» **EXERCISE INSTRUCTIONS**:
In the rows below, copy the stretch from the line containing "Reading left to" through the line containing "Rank the series", keeping both of those lines and leaving out the pictures.

» **INFORMATION**:

• • • • • • •

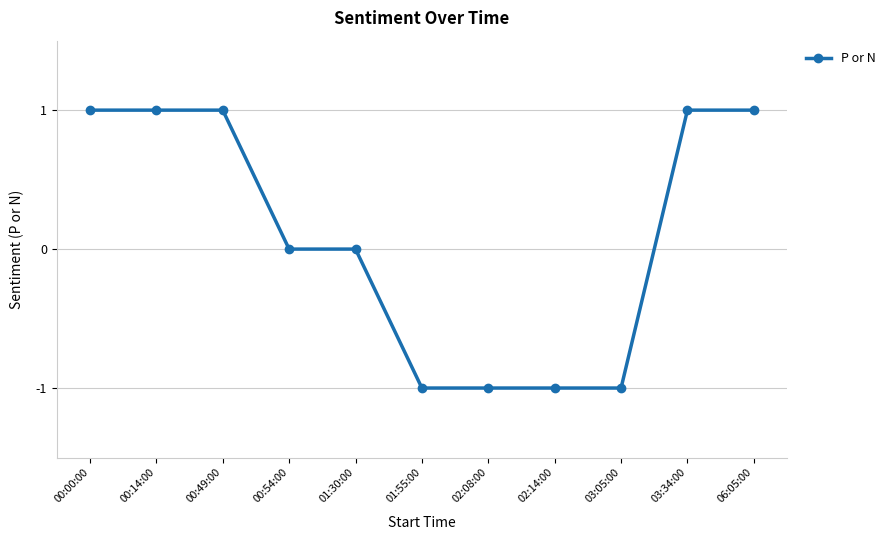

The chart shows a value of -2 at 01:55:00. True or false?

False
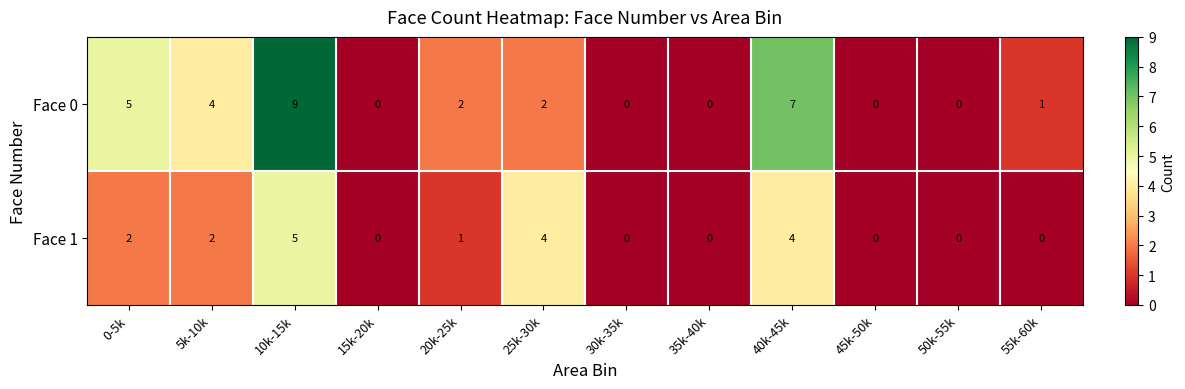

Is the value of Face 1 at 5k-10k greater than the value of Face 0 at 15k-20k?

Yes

• • • • • • •

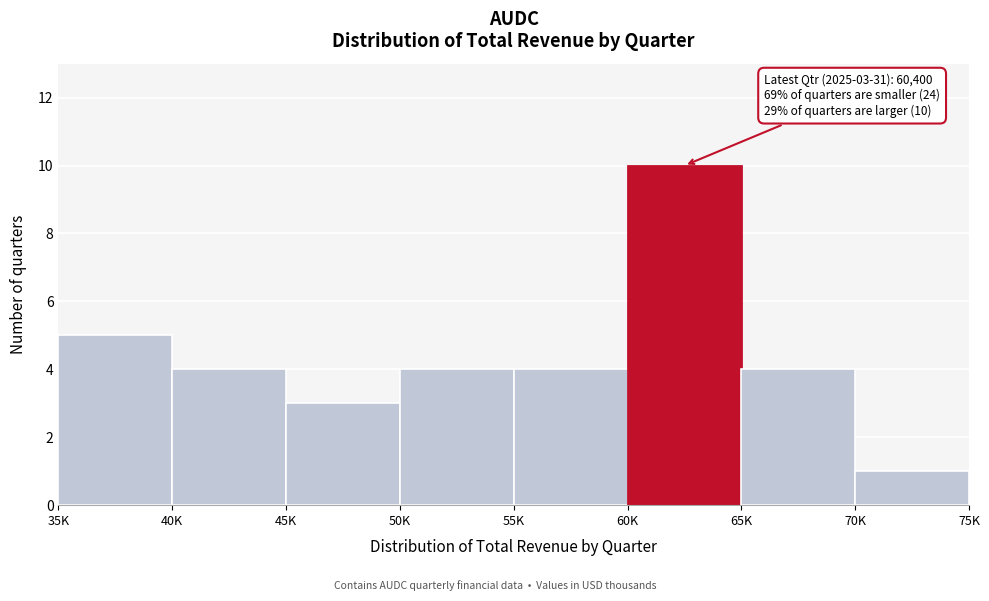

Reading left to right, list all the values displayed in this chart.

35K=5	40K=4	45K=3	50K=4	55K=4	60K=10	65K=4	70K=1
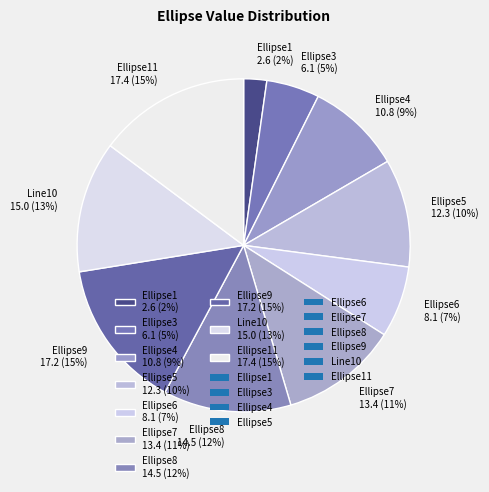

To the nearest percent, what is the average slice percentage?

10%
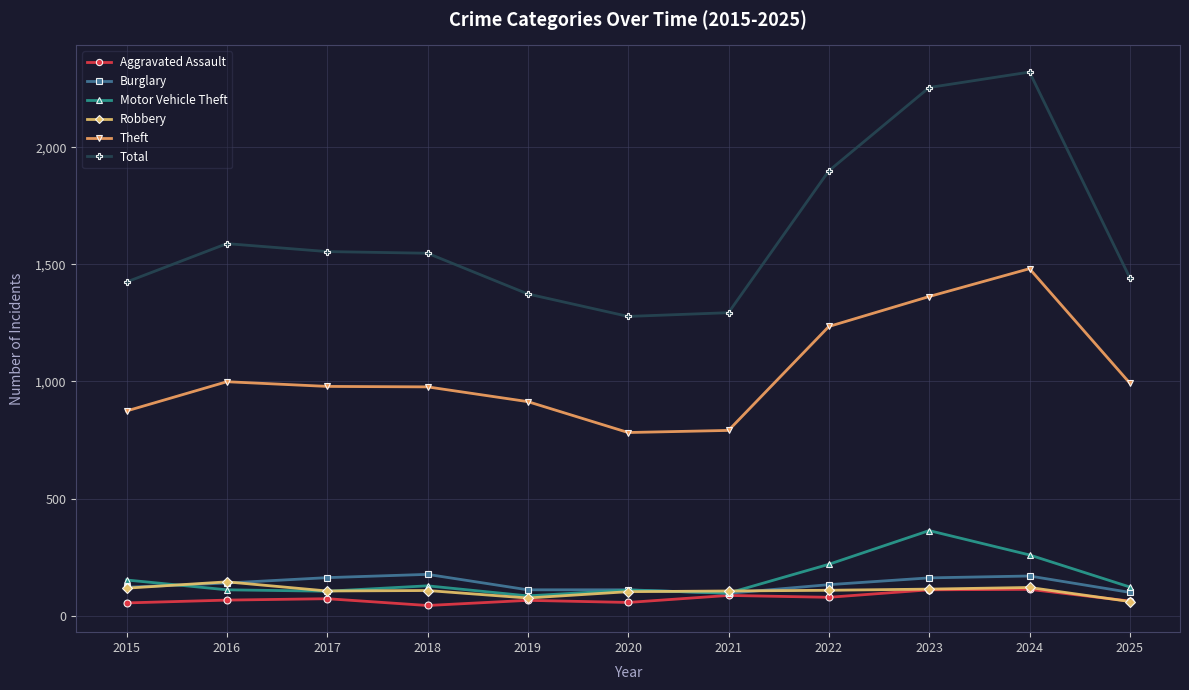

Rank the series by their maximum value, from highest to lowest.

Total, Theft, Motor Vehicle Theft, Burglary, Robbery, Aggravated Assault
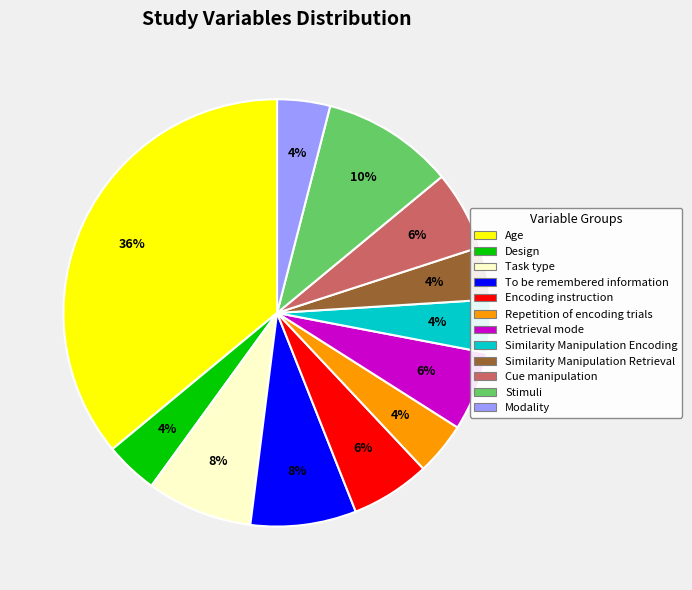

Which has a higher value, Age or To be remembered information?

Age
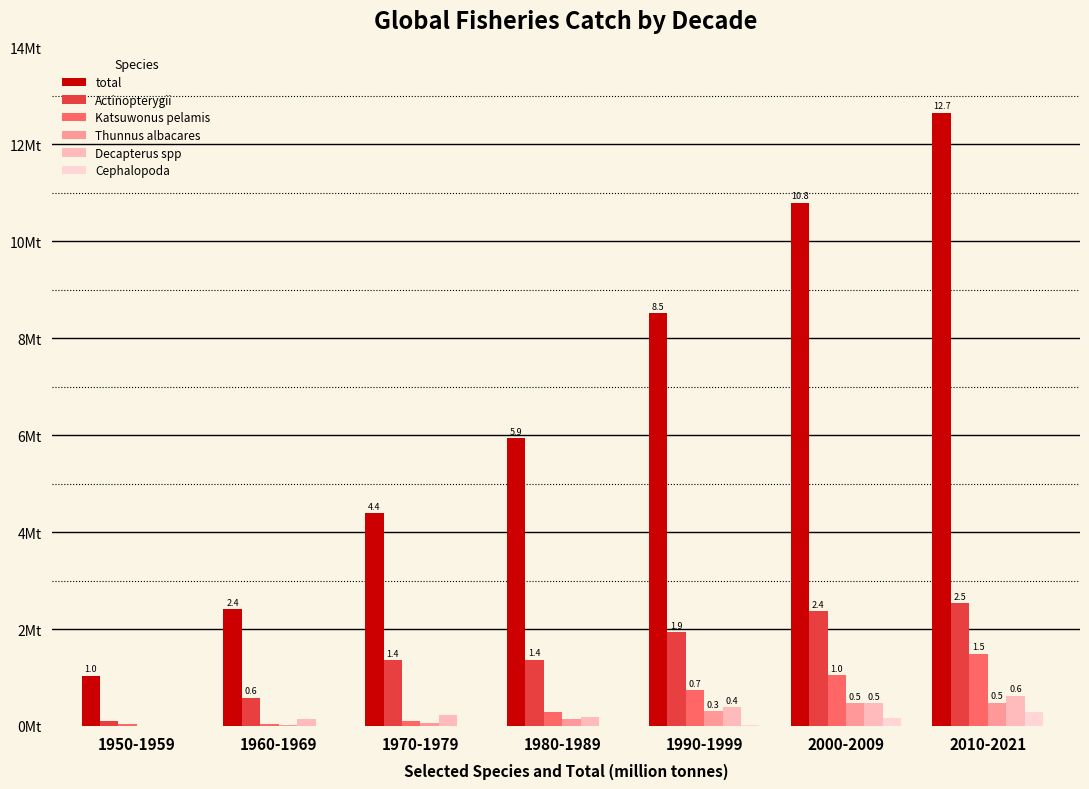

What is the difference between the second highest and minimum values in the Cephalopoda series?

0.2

• • • • • • •

» **RESULT BELOW**:
Reading left to right, list all the values displayed in this chart.

35K=5	40K=4	45K=3	50K=4	55K=4	60K=10	65K=4	70K=1

To the nearest percent, what is the average slice percentage?

10%

Rank the series by their maximum value, from highest to lowest.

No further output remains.